By Scott Graves
Pilot staff writer
I've been married for 13 years. That's 13 Valentine's Days. You'd think that by now I'd have this gift-buying thing down pat. You'd be wrong.
There's one thing going against me and all men on this planet: We're guys.
Struggling with what to get the love of our lives for Valentine's Day is preordained. It's an inherited trait that plagued our fathers and our father's fathers, and every generation of our families since Adam and Eve's time. Back then, Adam didn't have a clue what to get Eve. That's why he was off searching paradise for the perfect gift while Eve knew exactly what to get an apple.
So Valentine's Day is nearly here, and if you're a guy, you're probably waiting to the last minute to purchase a gift. Have no fear. This issue of the Curry Coastal Pilot is filled with advertisements offering plenty of CYA options.
There are plenty of romantic items to buy that special someone: lawn mower, big screen TV, Halo 3 video game ... oh wait, those are items on My Valentine's Day gift list.

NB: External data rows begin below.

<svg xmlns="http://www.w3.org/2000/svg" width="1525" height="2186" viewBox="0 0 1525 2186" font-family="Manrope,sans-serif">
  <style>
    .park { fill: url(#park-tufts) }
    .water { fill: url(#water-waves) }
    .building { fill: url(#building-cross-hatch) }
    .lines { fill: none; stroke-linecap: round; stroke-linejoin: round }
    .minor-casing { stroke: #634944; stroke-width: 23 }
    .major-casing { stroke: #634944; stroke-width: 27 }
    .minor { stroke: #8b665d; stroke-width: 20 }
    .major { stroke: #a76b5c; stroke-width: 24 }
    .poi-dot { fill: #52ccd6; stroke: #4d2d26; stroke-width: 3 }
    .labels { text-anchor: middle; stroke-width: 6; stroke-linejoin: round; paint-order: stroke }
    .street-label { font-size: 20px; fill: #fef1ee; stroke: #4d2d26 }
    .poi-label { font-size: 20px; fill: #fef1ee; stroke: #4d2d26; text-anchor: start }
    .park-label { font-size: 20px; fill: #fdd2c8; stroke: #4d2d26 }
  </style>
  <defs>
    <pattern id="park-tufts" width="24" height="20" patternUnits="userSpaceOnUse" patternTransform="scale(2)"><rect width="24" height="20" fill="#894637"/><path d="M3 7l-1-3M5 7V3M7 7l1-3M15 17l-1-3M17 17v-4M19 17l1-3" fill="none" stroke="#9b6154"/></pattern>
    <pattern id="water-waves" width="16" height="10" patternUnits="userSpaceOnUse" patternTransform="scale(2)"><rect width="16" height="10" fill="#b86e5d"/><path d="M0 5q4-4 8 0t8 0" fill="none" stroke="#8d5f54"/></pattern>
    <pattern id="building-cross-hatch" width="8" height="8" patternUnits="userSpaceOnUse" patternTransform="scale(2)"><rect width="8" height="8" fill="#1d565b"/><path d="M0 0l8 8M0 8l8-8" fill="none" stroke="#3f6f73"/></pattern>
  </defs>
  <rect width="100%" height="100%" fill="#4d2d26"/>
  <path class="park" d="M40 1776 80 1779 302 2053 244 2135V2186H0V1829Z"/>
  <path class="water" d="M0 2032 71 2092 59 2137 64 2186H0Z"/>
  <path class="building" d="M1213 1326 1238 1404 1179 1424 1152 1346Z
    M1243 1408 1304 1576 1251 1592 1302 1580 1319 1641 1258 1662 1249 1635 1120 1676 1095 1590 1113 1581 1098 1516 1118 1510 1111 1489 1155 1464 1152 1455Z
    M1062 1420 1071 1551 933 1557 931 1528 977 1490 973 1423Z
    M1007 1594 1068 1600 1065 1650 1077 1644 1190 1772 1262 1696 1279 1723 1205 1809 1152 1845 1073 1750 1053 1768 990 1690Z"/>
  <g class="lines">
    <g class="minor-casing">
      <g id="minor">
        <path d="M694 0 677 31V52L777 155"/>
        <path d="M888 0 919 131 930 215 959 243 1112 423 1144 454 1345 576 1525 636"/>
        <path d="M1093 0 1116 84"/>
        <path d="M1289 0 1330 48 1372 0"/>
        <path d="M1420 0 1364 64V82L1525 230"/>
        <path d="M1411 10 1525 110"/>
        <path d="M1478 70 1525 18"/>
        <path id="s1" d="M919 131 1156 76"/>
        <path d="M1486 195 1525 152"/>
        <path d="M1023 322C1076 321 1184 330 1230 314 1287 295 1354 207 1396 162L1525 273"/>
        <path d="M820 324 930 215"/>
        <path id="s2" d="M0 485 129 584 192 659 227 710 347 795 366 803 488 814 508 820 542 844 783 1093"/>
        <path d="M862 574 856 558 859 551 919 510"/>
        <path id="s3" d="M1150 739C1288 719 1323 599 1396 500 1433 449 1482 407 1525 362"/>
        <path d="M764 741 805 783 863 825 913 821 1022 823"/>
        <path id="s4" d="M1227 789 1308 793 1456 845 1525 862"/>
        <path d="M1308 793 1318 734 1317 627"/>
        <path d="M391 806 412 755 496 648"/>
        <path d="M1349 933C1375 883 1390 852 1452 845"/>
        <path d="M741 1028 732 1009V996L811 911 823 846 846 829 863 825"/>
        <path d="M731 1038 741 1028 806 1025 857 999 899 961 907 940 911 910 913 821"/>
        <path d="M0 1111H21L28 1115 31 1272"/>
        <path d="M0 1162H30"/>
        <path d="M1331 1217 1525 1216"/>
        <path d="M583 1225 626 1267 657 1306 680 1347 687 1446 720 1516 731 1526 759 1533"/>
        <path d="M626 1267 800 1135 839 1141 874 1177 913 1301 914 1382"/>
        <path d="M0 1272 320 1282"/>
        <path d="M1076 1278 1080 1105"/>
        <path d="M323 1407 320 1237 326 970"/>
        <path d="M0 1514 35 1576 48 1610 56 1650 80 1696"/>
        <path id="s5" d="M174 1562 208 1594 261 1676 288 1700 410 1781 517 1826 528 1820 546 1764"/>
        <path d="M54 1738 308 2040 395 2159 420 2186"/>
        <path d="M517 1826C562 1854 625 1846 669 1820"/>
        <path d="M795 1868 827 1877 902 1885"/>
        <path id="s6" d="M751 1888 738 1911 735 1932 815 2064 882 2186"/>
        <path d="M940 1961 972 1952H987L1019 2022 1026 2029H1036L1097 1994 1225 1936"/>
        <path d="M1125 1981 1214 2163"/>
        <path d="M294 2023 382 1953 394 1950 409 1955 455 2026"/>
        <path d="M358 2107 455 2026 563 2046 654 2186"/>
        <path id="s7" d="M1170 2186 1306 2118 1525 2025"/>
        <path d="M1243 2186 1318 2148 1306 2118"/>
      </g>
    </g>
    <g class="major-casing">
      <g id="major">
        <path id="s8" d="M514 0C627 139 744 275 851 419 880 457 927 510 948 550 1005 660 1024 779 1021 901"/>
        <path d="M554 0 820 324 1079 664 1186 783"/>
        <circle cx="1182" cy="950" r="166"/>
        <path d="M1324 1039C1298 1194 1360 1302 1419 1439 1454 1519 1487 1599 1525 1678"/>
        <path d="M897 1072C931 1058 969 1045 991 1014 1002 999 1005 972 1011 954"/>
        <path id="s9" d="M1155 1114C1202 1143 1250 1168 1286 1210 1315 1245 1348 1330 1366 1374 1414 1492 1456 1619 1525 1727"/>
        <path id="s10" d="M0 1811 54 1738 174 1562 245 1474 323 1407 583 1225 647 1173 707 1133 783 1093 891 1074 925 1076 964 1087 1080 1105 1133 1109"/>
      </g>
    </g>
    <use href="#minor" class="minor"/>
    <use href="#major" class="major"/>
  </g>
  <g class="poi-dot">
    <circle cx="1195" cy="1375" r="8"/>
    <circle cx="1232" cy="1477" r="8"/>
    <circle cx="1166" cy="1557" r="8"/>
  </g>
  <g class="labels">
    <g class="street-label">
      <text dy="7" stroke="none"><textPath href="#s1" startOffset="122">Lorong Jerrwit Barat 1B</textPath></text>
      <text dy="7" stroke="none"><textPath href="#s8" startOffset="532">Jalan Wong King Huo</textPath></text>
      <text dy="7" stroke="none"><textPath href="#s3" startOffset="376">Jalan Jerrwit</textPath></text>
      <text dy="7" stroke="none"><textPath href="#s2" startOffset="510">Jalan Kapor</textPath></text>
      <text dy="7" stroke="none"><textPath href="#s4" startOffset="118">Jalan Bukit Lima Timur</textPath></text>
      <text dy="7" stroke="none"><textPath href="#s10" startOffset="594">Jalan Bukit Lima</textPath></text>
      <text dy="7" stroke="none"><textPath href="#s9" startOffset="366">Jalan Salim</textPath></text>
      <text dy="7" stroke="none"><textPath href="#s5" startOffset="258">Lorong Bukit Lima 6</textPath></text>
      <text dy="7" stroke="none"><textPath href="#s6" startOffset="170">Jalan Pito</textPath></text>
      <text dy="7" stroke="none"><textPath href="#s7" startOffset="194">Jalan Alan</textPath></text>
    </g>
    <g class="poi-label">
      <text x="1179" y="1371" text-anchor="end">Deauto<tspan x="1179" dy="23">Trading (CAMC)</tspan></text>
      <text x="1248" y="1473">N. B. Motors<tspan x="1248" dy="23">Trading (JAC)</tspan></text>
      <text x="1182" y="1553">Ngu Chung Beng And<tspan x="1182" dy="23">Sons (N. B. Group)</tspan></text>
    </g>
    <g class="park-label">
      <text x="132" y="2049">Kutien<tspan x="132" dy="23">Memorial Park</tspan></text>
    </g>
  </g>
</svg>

For her, you can get something truly romantic such as a new blender, set of towels or electric toothbrush. I also see that plastic storage totes are on sale at Fred Meyer.
Of course you're going to need some money which most of us guys are habitually short of. Again, have no fear. I have the perfect solution: panhandling.
According to a report by the Associated Press this week, "a police survey says pandhandlers outside a Wal-Mart in Coos Bay can make $300 a day. Inside, it takes a clerk a week to make that much."
And panhandling is legal!
According to the report, police say asking for money is considered protected free speech.
In fact, Coos Bay Police Capt. Rodger Craddock was quoted as saying most panhandlers are residents and do it as their chosen profession.
I argue that a few of them are there desperately trying to raise money to buy their girlfriend a lawn mower or big screen TV for Valentine's Day.
Frankly, I'd like to avoid the holiday altogether, but I can't; I'm married. Therefore, I have to come up with something romantic for my wife. (This column definitely won't cut it.)
So, if you run out of time, money or ideas on what to get your loved one, consider doing the following:
Leave the toilet seat down all day.
Give up control of the TV remote.
Dress and feed the kids.
Rub her feet warts and all.
Cook dinner even if all you can make is cheese and mac.
If necessary, stop and ask someone for directions. Better yet, let her drive.
Pick up the wet towels from the bathroom floor.
Don't brush your teeth in the shower.
Stop talking about lawnmowers and big screen TVs.
Wear pants around the house.
And, finally, although it pains me to say this,
Let her have the final word in an argument.
Just do something, anything, that shows her that you don't take her for granted. Which happens the other 364 days a year.